Arkasından kara lastiğin diğer eşini savururken, Aliş neye uğradığını şaşırmıştı. Kaçarken önüne çil horozu da katmıştı . Nenesinin neye kızdığını anlamamış yaptığının neresinde kusur vardı diye çocuk aklına soruyordu. İyilik yapmakda kabahat olmuştu.
Bir kaç saat önce üç beş arkadaşını toplamış , bayramcılık oynamışlardı . Aynı büyükler gibi ; önce toplanıp bayram namazı kılmışlardı. Ardından, sırasıyla el öpme ,sarılma ,ceplerden yalancıktan para çıkarıp verme olmuştu . Bayramın vazgeçilmezi kurban kesmeydi . Koca davarı kesecek halleri yoktu ya, nenesinin paçalı sarı kızını almışlardı önlerine, gözlerini bağlayıp ; tekbir getirerek kör bıçağı dayamışlardı boynuna . Sarı kız debelene debelene ölmüştü . Önce yedi hisseye ayırdılar olmayınca beşte karar kıldılar . Alişe bir budu düşmüştü , Aliş konu komşuya da dağıtmak sevap olur diye nenesine o buttan getirmişti.

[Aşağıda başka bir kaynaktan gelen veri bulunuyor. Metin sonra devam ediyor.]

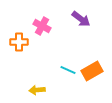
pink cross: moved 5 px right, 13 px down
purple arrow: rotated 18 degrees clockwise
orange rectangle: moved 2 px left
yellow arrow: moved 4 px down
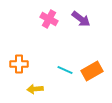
pink cross: moved 7 px right, 7 px up
orange cross: moved 22 px down
cyan line: moved 3 px left
yellow arrow: moved 2 px left, 1 px up
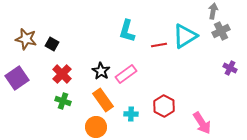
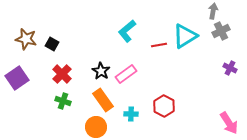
cyan L-shape: rotated 35 degrees clockwise
pink arrow: moved 27 px right
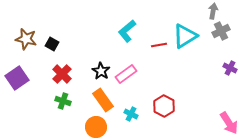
cyan cross: rotated 24 degrees clockwise
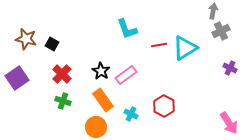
cyan L-shape: moved 2 px up; rotated 70 degrees counterclockwise
cyan triangle: moved 12 px down
pink rectangle: moved 1 px down
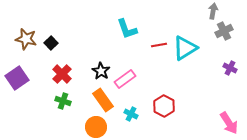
gray cross: moved 3 px right
black square: moved 1 px left, 1 px up; rotated 16 degrees clockwise
pink rectangle: moved 1 px left, 4 px down
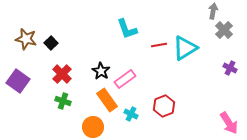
gray cross: moved 1 px up; rotated 18 degrees counterclockwise
purple square: moved 1 px right, 3 px down; rotated 20 degrees counterclockwise
orange rectangle: moved 4 px right
red hexagon: rotated 10 degrees clockwise
orange circle: moved 3 px left
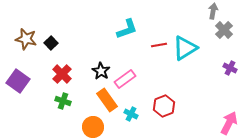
cyan L-shape: rotated 90 degrees counterclockwise
pink arrow: rotated 120 degrees counterclockwise
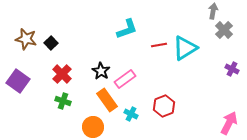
purple cross: moved 2 px right, 1 px down
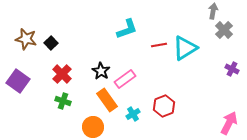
cyan cross: moved 2 px right; rotated 32 degrees clockwise
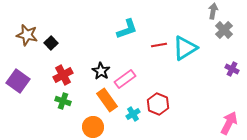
brown star: moved 1 px right, 4 px up
red cross: moved 1 px right, 1 px down; rotated 18 degrees clockwise
red hexagon: moved 6 px left, 2 px up; rotated 15 degrees counterclockwise
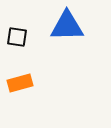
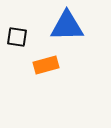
orange rectangle: moved 26 px right, 18 px up
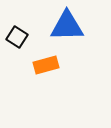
black square: rotated 25 degrees clockwise
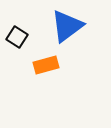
blue triangle: rotated 36 degrees counterclockwise
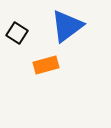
black square: moved 4 px up
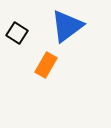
orange rectangle: rotated 45 degrees counterclockwise
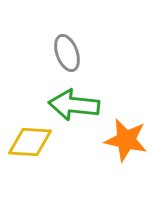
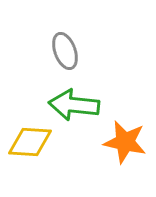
gray ellipse: moved 2 px left, 2 px up
orange star: moved 1 px left, 2 px down
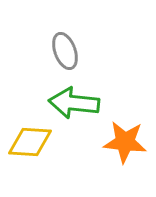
green arrow: moved 2 px up
orange star: rotated 6 degrees counterclockwise
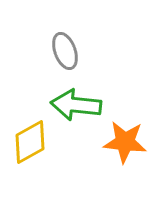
green arrow: moved 2 px right, 2 px down
yellow diamond: rotated 33 degrees counterclockwise
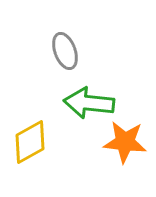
green arrow: moved 13 px right, 2 px up
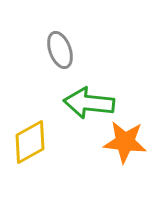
gray ellipse: moved 5 px left, 1 px up
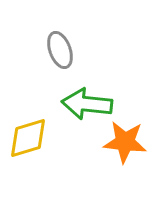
green arrow: moved 2 px left, 1 px down
yellow diamond: moved 2 px left, 4 px up; rotated 12 degrees clockwise
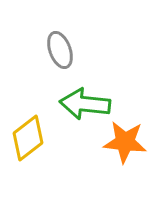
green arrow: moved 2 px left
yellow diamond: rotated 21 degrees counterclockwise
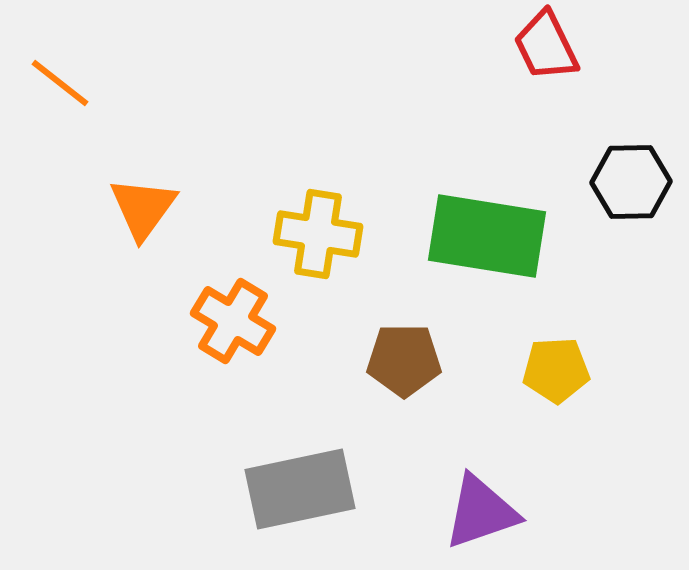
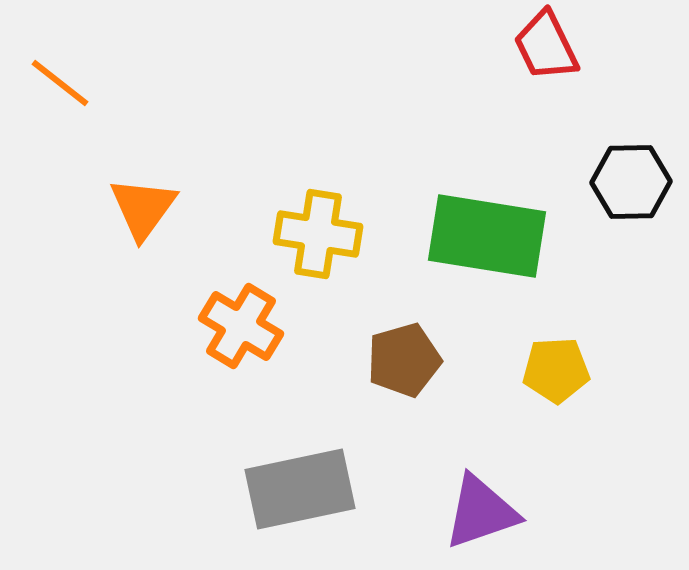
orange cross: moved 8 px right, 5 px down
brown pentagon: rotated 16 degrees counterclockwise
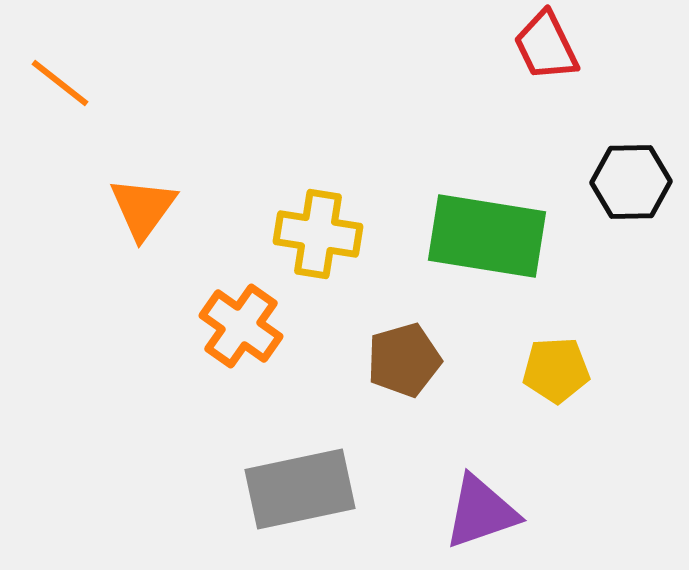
orange cross: rotated 4 degrees clockwise
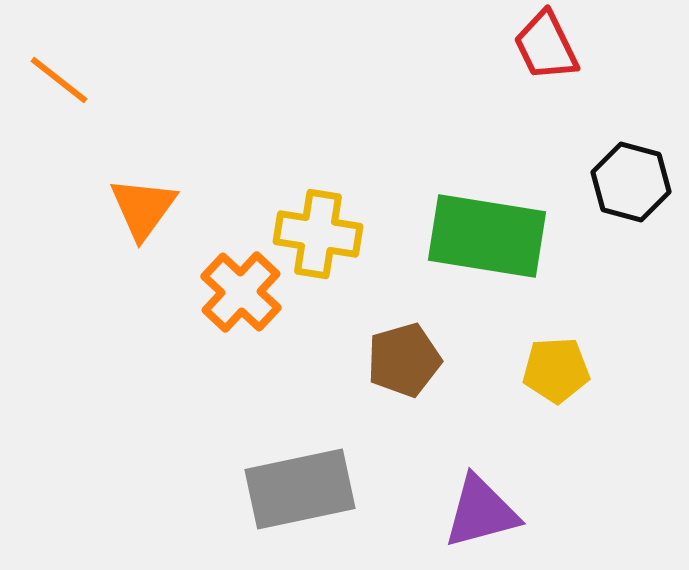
orange line: moved 1 px left, 3 px up
black hexagon: rotated 16 degrees clockwise
orange cross: moved 34 px up; rotated 8 degrees clockwise
purple triangle: rotated 4 degrees clockwise
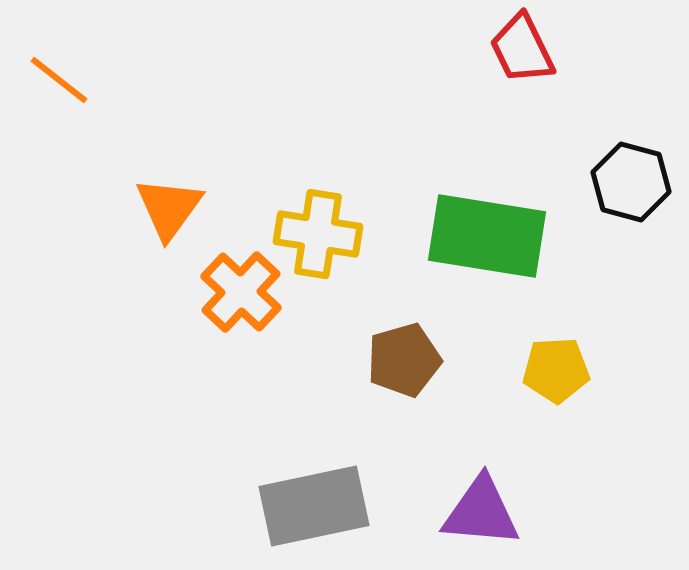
red trapezoid: moved 24 px left, 3 px down
orange triangle: moved 26 px right
gray rectangle: moved 14 px right, 17 px down
purple triangle: rotated 20 degrees clockwise
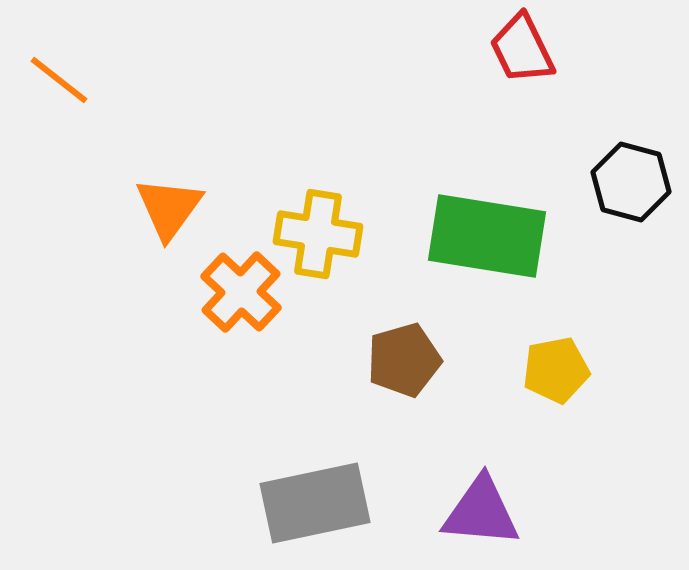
yellow pentagon: rotated 8 degrees counterclockwise
gray rectangle: moved 1 px right, 3 px up
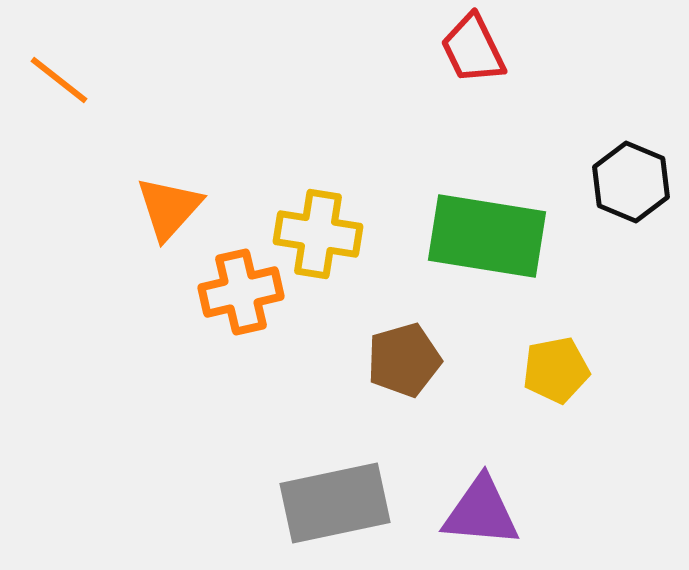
red trapezoid: moved 49 px left
black hexagon: rotated 8 degrees clockwise
orange triangle: rotated 6 degrees clockwise
orange cross: rotated 34 degrees clockwise
gray rectangle: moved 20 px right
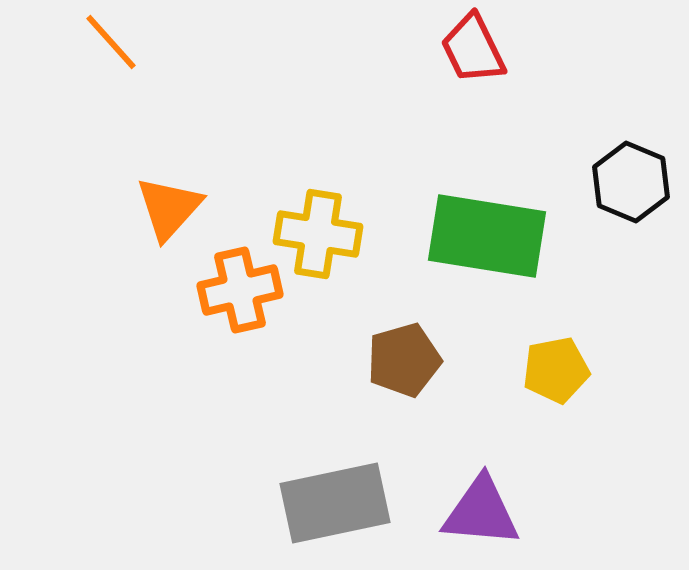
orange line: moved 52 px right, 38 px up; rotated 10 degrees clockwise
orange cross: moved 1 px left, 2 px up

Ah getirmez olaydı , Nenesi tüylü budu eline alınca şöyle döndere döndere baktı .” Benim gözüm kesiîr bu paçalı budu bir yerlerden ” demeye kalmadan bir lastiği kafasına yemişti bile.
Aliş darbenin nerden geldiğini anlayamadan nenesinin hiç görmediği yüzünü görmüş, o yumuşak gözlerinden ateşin çıkmasına tanıklık etmişti, tek bildiği gerçek kaçmaktı. Seğirterek gelen lastik durmuştu da seğirterek koşan nenesi hala peşindeydi .
Nenesinin ilenmeleri eşliğinde, kendini yarı kurumuş ,yarı nemli , tezek yığınının en tepesinde bulmuştu .
Ne vardı bunda kızacak . Kurban kesmek için illa bayram mı olacak.